He visto a Moisés siempre de anchas espaldas, cabeza alta, nariz grande y curva, y en su gran frente dos elevaciones vueltas un tanto una hacia otra, todo lo cual le daba un aspecto muy particular. Estas especies de cuernos los tuvo ya Moisés desde niño, como dos verrugas. El color de su rostro oscuro de fuego y los cabellos rubios. He visto a menudo semejante especie de cuernos en la frente de antiguos profetas y ermitaños y a veces una sola de estas excrecencias en medio de la frente.

Sobre el altar estaban los tres vestidos de María; había también paños y lienzos obsequiados por los parientes para el arreglo de la niña.

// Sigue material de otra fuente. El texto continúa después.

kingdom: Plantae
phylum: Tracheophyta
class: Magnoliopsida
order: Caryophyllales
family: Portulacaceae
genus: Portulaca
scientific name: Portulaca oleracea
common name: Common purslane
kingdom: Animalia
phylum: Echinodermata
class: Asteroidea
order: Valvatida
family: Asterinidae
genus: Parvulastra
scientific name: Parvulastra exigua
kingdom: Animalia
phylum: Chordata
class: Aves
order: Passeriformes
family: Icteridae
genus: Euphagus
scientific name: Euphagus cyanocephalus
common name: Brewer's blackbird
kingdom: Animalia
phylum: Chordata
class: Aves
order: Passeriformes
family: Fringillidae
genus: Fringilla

Frente al altar veíase, sobre gradas, una especie de trono. Joaquín, Ana y los miembros de la familia se encontraban reunidos. Las mujeres estaban detrás y las niñas al lado de María. Los sacerdotes entraron con los pies descalzos. Había cinco, pero sólo tres de ellos llevaban vestiduras sacerdotales e intervenían en la ceremonia.

Un sacerdote tomó del altar las diversas prendas de la vestimenta, explicó su significado y presentólas a la hermana de Ana, Maraha de Séforis, la cual vistió con ellas a la niña María. Le pusieron primero un vestidito amarillo y encima, sobre el pecho, otra ropa bordada con cintas, que se ponía por el cuello y se sujetaba al cuerpo. Después, un mantito oscuro con aberturas en los brazos; por arriba colgaban algunos retazos de género. Este manto estaba abierto por arriba y cerrado por debajo del pecho. Calzáronle sandalias oscuras con suelas gruesas de color amarillo. Tenía los cabellos rubios peinados y una corona de seda blanca con variadas plumas. Colocáronle sobre la cabeza un velo cuadrado de color ceniza, que se podía recoger bajo los brazos para que éstos descansaran como sobre dos nudos. Este velo parecía de penitencia o de oración.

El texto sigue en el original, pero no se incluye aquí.